» Document excerpt
Protecting Groups for Carbonyls
Aldehydes and ketones are frequently protected as acetals or ketals during reactions that would otherwise attack the carbonyl group. Ethylene glycol forms a cyclic acetal that is stable to base and mild acid. The acetal is removed by aqueous acid under mild conditions. The selective protection of one carbonyl in the presence of another is possible through careful control of reaction conditions — ketones are generally less reactive toward acetal formation than aldehydes. 1,3-Diols form six-membered cyclic acetals that are more stable to hydrolysis than five-membered ones.
Carbonyl Compounds in Biological Chemistry
Carbonyl chemistry is central to metabolism. Glycolysis involves aldolase-catalyzed cleavage of fructose-1,6-bisphosphate — a reverse aldol reaction. Fatty acid biosynthesis uses Claisen condensation reactions to extend carbon chains. Transamination reactions in amino acid metabolism proceed through imine intermediates. Pyridoxal phosphate, the active form of vitamin B6, forms imines with amino acids to catalyze transamination, decarboxylation, and racemization.

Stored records
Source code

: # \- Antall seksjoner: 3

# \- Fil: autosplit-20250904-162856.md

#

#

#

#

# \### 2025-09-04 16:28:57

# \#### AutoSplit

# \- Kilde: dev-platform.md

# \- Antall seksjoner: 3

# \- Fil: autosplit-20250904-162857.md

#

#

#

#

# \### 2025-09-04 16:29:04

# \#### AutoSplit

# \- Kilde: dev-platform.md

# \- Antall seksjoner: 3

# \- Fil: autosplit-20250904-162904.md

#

» What is expected
Could you rewrite the carbonyl chemistry text from "Carbonyl Compounds in" to "decarboxylation, and racemization.", putting "Fatty acid synthesis" wherever "Fatty acid biosynthesis" appears? You can leave the records aside, since nothing here depends on them.

» Task result
Carbonyl Compounds in Biological Chemistry
Carbonyl chemistry is central to metabolism. Glycolysis involves aldolase-catalyzed cleavage of fructose-1,6-bisphosphate — a reverse aldol reaction. Fatty acid synthesis uses Claisen condensation reactions to extend carbon chains. Transamination reactions in amino acid metabolism proceed through imine intermediates. Pyridoxal phosphate, the active form of vitamin B6, forms imines with amino acids to catalyze transamination, decarboxylation, and racemization.